Not all of the items get this depth of attention, but this is one example that is worth the extra time. It’s been difficult being away from collections and researchers for over a year, but there is no shortage of online content with minimal identification, so there’s gratification in taking this time to make improvements.


From the OHC Archives: Zona Roberts and Learning to Walk Backwards

by Annabelle Long

Long

Annabelle Long  is an Undergraduate Research Apprentice at the Oral History Center. She worked with Shanna Farrell during the Spring ’21 semester. Annabelle is a third-year History and Creative Writing student from Sacramento. She works as a conduct caseworker in the Student Advocate’s Office and enjoys going on long walks in Berkeley. You can find her on Twitter @annabelllekl.

 

The pocket of Berkeley bounded by Telegraph and Shattuck avenues is generally considered to be quiet and uneventful.
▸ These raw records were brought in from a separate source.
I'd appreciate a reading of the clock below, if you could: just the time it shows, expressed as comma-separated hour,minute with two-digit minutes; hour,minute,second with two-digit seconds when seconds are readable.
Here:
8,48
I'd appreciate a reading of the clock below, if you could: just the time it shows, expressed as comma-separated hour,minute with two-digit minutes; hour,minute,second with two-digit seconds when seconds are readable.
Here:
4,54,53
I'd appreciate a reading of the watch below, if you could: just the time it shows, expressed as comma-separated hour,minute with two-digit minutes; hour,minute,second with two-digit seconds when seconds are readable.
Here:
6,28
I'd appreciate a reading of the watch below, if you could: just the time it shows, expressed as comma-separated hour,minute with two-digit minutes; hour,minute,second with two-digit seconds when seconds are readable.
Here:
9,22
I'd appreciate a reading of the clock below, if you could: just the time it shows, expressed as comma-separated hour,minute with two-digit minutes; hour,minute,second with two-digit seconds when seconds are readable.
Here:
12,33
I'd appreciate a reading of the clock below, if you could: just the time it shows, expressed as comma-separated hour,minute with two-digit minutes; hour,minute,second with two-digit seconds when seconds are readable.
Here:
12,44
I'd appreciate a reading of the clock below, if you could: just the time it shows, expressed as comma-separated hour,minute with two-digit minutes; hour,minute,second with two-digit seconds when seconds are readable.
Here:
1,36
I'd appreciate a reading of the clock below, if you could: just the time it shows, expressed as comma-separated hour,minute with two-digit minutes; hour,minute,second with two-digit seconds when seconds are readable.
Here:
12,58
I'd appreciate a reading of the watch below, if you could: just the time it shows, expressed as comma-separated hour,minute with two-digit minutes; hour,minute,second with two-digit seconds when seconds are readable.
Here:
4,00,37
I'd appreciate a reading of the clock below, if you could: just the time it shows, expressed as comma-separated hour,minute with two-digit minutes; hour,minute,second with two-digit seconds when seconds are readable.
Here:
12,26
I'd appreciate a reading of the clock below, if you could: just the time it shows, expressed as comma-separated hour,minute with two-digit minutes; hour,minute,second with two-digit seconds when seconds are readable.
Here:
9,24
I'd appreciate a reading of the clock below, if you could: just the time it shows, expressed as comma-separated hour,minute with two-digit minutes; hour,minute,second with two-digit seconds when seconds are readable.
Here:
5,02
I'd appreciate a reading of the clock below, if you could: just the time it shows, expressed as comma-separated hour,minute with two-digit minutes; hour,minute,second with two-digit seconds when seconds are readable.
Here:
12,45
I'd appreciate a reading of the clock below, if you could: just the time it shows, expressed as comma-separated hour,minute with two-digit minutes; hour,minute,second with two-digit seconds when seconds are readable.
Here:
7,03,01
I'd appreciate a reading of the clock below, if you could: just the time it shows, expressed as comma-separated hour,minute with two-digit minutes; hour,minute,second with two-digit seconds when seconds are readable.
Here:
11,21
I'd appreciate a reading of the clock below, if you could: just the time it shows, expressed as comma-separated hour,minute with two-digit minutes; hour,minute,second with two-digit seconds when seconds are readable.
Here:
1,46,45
Colorful Victorian houses line the blocks, gray apartment complexes full of Cal students loom over sidewalks, and telephone lines crisscross over each other, dividing the sky into irregularly sized rectangles and diamonds. I spend a lot of time in this part of Berkeley. I have my favorite houses, my favorite trees, my favorite views in every direction. I have my favorite alleys and blocks and moments in its history. I can’t pick a single favorite former resident, but Zona Roberts is high on the list.

Zona existed in Berkeley as a mother before she existed here as a student. She lived with her sons Ed, Ron, Mark, and Randy in a pale green house she rented on Ward Street, a few blocks west of the hustle and bustle of Telegraph Avenue and a few blocks east of Shattuck. I often walk by her old house. It’s blue now, with red front steps, and it sits unassumingly behind a fence overgrown with flowers in the springtime. When Zona moved in, she had a ramp installed in the back to allow Ed to get inside. Ed Roberts, Zona’s eldest son and a political science major at UC Berkeley, was the first wheelchair user ever admitted to the school, and virtually nothing in the city was wheelchair accessible when he arrived on campus in 1962, including his mother’s home.

Ed Roberts

Ed Roberts

The green house, as it came to be known, acted as a sort of safe haven for the Roberts family and their friends. It was a family home for the community, not just Zona and her sons.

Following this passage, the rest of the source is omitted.